I once spent years trying to work out why there is a place near Longford in Tasmania (once the property of Edward Dumaresq) named “Illawarra”.
Originally, I began researching the life of Edward Dumaresq to find out why he was so fond of a region on the South Coast of NSW that he would name his Tasmanian property after it. At every turn I drew a blank.
Mysteriously, Dumaresq left no evidence of any connection at all with Illawarra and there was also zero indication that he had even ever visited the place.
So what was going on?
Determined to crack the mystery, I hunted for the earliest Tasmanian reference to property called “Illawarra” I could find.
But it turned out Dumaresq was not actually the original owner of the property near Longford named “Illawarra”. It transpired that a Mr James Scott owned it first.
James Scott had arrived in Sydney in 1820 as a surgeon-superintendent of convicts.
So I did a land titles search which revealed he got a NSW land grant of 324 hectares (800 acres), which he transferred to Van Diemen’s Land upon accepting appointment in Hobart as colonial surgeon and controller of medical services in the southern part of the island.
Yet, puzzlingly, I could find no evidence that his original order for “a land grant of 800 acres” in NSW had been placed for anywhere in Illawarra.
Unfortunately, it looked very much like to Tasmania I would be forced to return and leave the enduring charms of Thirroul Beach.
And then it finally hit me.
I noticed the name of the person whom James Scott married.
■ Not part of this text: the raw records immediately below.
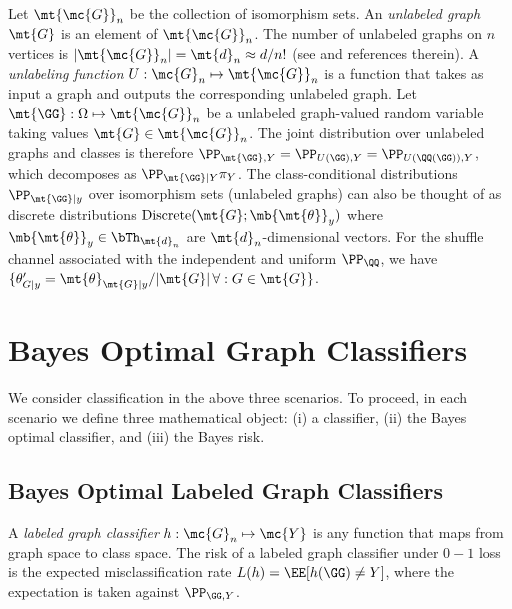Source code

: \documentclass[10pt,journal,cspaper,compsoc]{IEEEtran}
\begin{document}
Let $\mt{\mc{G}}_n$ be the collection of isomorphism sets.
An \emph{unlabeled graph} $\mt{G}$ is an element of $\mt{\mc{G}}_n$. The number of unlabeled graphs on $n$ vertices is $|\mt{\mc{G}}_n|=\mt{d}_n \approx d/n!$ (see \cite{oeis.org/A000088} and references therein).
A \emph{unlabeling function} $U: \mc{G}_n \mapsto \mt{\mc{G}}_n$ is a function that takes as input a graph and outputs the corresponding unlabeled graph. Let $\mt{\GG}: \Omega \mapsto \mt{\mc{G}}_n$ be a unlabeled graph-valued random variable taking values $\mt{G} \in \mt{\mc{G}}_n$.   The joint distribution over unlabeled graphs and classes is therefore
$\PP_{\mt{\GG},Y}=\PP_{U(\GG),Y}=\PP_{U(\QQ(\GG)),Y}$, which decomposes as $\PP_{\mt{\GG}|Y} \pi_Y$. The class-conditional distributions $\PP_{\mt{\GG} | y}$ over isomorphism sets (unlabeled graphs) can also be thought of as discrete distributions $\text{Discrete}(\mt{G}; \mb{\mt{\theta}}_y)$ where $\mb{\mt{\theta}}_y\in \bTh_{\mt{d}_n}$ are $\mt{d}_n$-dimensional vectors.    For the shuffle channel associated with the independent and uniform $\PP_{\QQ}$, we have $\{\theta_{G|y}'=\mt{\theta}_{\mt{G}|y}/|\mt{G}| \, \forall : G \in \mt{G}\}$.  




\section{Bayes Optimal Graph Classifiers} %
\label{sec:bayes_optimal_graph_classifiers}

We consider classification in the above three scenarios.  To proceed, in each scenario we define three mathematical object: (i) a classifier, (ii) the Bayes optimal classifier, and (iii) the Bayes risk.

\subsection{Bayes Optimal Labeled Graph Classifiers} %
\label{sub:labeled_graph_classifiers}


	A \emph{labeled graph classifier} $h: \mc{G}_n \mapsto \mc{Y}$ is any function that maps from graph space to class space. The risk of a labeled graph classifier under $0-1$ loss is the expected misclassification rate $L(h)=\EE[h(\GG)\neq Y]$, where the expectation is taken against $\PP_{\GG,Y}$.
	
\end{document}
It was Lucy Margaretta Davey.
Few would have been able to make the connection but it so happened that my favourite character in all Australian colonial history happens to be Mad Tom Davey – sometime Lt Governor of Van Diemen’s Land, Thomas Davey.
Detested by Governor Lachlan Macquarie who found Davey both “dissipated and profligate”, Mad Tom’s immediate superior even once described him as being in possession of an “extraordinary degree” of “buffoonery in his manners”.
As an inducement to get Davey to resign his position as Lieutenant-Governor in Tasmania, Macquarie promised Davey an extra grant of 809 ha (2000 acres) of land.
Mad Tom chose the southern shores of Lake Illawarra and sold it on the same afternoon it was granted to the very wealthy D’Arcy Wentworth.
It was clearly a set-up job for it enabled Wentworth to then become pretty much in control of all the vast acreage between Port Kembla and the Minnamurra River.
Cashed up with the proceeds of the land he had sold to Wentworth, Davey returned to Hobart in June 1818 and got into some heavy drinking.
Despite his detestation of Mad Tom Davey, Governor Macquarie obviously felt some sympathy for his wife and daughter having to put up with such an inebriated and uncouth goose.
Davey’s improvidence apparently aroused Macquarie’s concern for Davey’s wife, Margaret, and his daughter, Lucy Margaretta.
In 1821, hearing that the pair were distressed, he ordered Lucy 405 ha (1000 acres) and instructed the new Tasmanian Lt-Gov William Sorell to have them provided for from the public store for 12 months.
Mad Tom Davey himself that year sailed for England to settle his private affairs and to present certain claims to the Secretary of State.
Unfortunately, likely by then a dipsomaniac, Davey died intestate in London on 2 May 1823 and – hopeless to the very end – left an estate of less than £20.
The British Admiralty then decided in its wisdom that his widow had no claim to a pension.
And so his wife Margaret – “a lady of meek and uncomplaining spirit” – would have been basically up the creek without a paddle if her daughter, Lucy Margaretta, had not married Dr James Scott in June 1821.
Governor Macquarie even attended the wedding held on 25 June 1821 and confirmed Lucy’s grant of 1000 acres for her own exclusive use in the lovely Tasmanian town of Bothwell.
Colonial settlers of means like Dr Scott, however, often named their primary residences, as a gallant gesture, after the birthplaces or maiden names of the wives.
My guess is that Lucy remembered the valuable 2000 acres on the southern shore of Lake Illawarra that her drunken father had so carelessly sold to D’Arcy Wentworth.
And so the word “Illawarra” made its migration from the South Coast of NSW to the salubrious fields outside of Longford in Tasmania.
Quod erat demonstrandum – or at least as close to it as I suspect we will ever be likely to get.